### Try it
Without including any pictures, reproduce all the lines below word for word.

Records from a collection:
=== Begin Enclosure ===
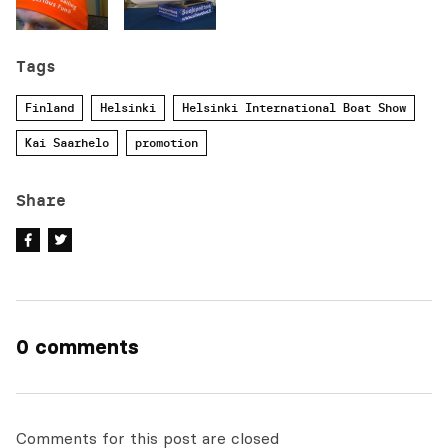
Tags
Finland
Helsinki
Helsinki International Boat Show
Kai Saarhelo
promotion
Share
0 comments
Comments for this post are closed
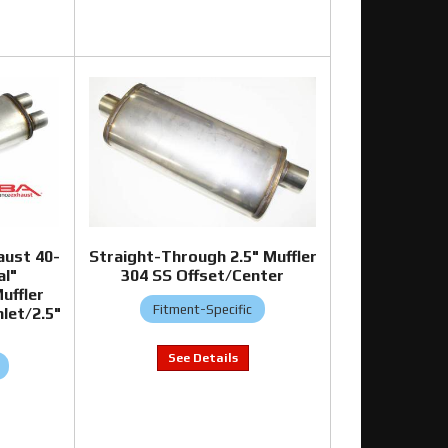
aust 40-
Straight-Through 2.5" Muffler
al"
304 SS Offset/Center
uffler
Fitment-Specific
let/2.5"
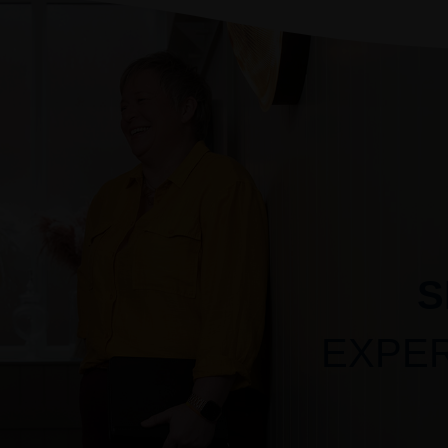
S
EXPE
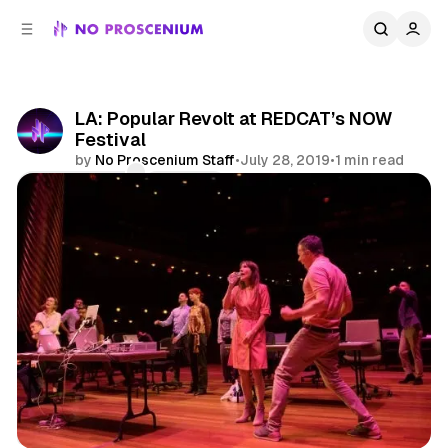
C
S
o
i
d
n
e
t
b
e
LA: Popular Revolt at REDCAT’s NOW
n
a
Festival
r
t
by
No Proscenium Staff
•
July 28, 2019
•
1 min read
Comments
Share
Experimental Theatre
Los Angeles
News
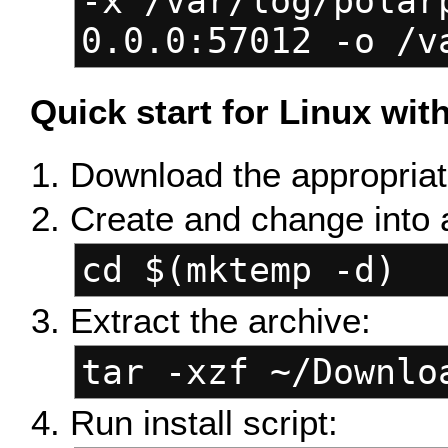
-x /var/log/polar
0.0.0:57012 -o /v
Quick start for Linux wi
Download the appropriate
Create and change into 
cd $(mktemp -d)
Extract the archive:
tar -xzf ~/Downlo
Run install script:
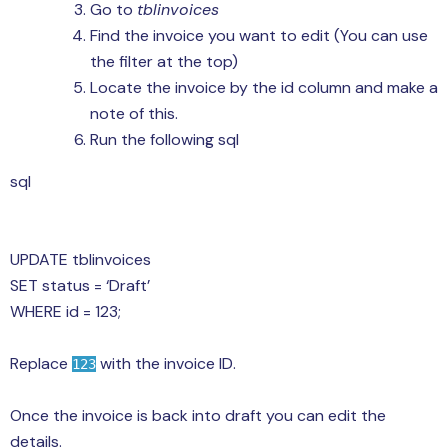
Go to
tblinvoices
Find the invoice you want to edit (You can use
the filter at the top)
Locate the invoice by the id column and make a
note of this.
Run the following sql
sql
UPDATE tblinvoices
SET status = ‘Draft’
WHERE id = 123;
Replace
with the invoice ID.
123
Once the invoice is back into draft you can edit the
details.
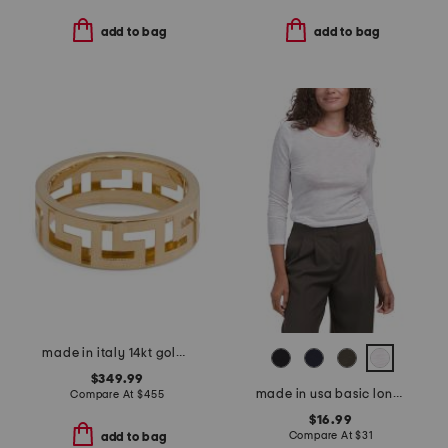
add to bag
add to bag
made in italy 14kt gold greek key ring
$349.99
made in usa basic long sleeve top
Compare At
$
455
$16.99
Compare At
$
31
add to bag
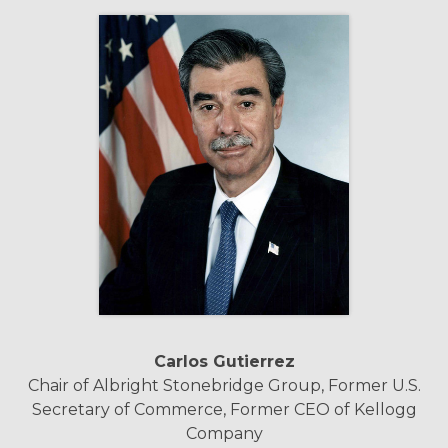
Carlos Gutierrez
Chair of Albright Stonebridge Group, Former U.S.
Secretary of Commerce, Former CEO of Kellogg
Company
=== End Enclosure ===
### Answer to the problem
Tags
Finland
Helsinki
Helsinki International Boat Show
Kai Saarhelo
promotion
Share
0 comments
Comments for this post are closed
aust 40-
Straight-Through 2.5" Muffler
al"
304 SS Offset/Center
uffler
Fitment-Specific
let/2.5"
S
EXPE
C
S
o
i
d
n
e
t
b
e
LA: Popular Revolt at REDCAT’s NOW
n
a
Festival
r
t
by
No Proscenium Staff
•
July 28, 2019
•
1 min read
Comments
Share
Experimental Theatre
Los Angeles
News
-x /var/log/polar
0.0.0:57012 -o /v
Quick start for Linux wi
Download the appropriate
Create and change into 
cd $(mktemp -d)
Extract the archive:
tar -xzf ~/Downlo
Run install script:
Go to
tblinvoices
Find the invoice you want to edit (You can use
the filter at the top)
Locate the invoice by the id column and make a
note of this.
Run the following sql
sql
UPDATE tblinvoices
SET status = ‘Draft’
WHERE id = 123;
Replace
with the invoice ID.
123
Once the invoice is back into draft you can edit the
details.
add to bag
add to bag
made in italy 14kt gold greek key ring
$349.99
made in usa basic long sleeve top
Compare At
$
455
$16.99
Compare At
$
31
add to bag
Carlos Gutierrez
Chair of Albright Stonebridge Group, Former U.S.
Secretary of Commerce, Former CEO of Kellogg
Company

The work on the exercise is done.